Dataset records

+===+

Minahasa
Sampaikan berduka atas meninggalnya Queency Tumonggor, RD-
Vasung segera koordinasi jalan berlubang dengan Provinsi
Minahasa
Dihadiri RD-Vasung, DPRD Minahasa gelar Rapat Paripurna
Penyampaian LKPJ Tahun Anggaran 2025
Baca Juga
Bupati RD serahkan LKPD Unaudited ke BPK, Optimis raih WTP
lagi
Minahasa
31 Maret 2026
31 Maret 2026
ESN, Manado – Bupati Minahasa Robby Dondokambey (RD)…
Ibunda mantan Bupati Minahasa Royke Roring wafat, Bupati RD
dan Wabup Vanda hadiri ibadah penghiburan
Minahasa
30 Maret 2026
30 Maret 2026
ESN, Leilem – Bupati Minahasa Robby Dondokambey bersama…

+===+

What to produce: Transcribe the records above exactly, but only from the line that contains "Vasung segera koordinasi" through their final line, inclusive.

Answer box:
Vasung segera koordinasi jalan berlubang dengan Provinsi
Minahasa
Dihadiri RD-Vasung, DPRD Minahasa gelar Rapat Paripurna
Penyampaian LKPJ Tahun Anggaran 2025
Baca Juga
Bupati RD serahkan LKPD Unaudited ke BPK, Optimis raih WTP
lagi
Minahasa
31 Maret 2026
31 Maret 2026
ESN, Manado – Bupati Minahasa Robby Dondokambey (RD)…
Ibunda mantan Bupati Minahasa Royke Roring wafat, Bupati RD
dan Wabup Vanda hadiri ibadah penghiburan
Minahasa
30 Maret 2026
30 Maret 2026
ESN, Leilem – Bupati Minahasa Robby Dondokambey bersama…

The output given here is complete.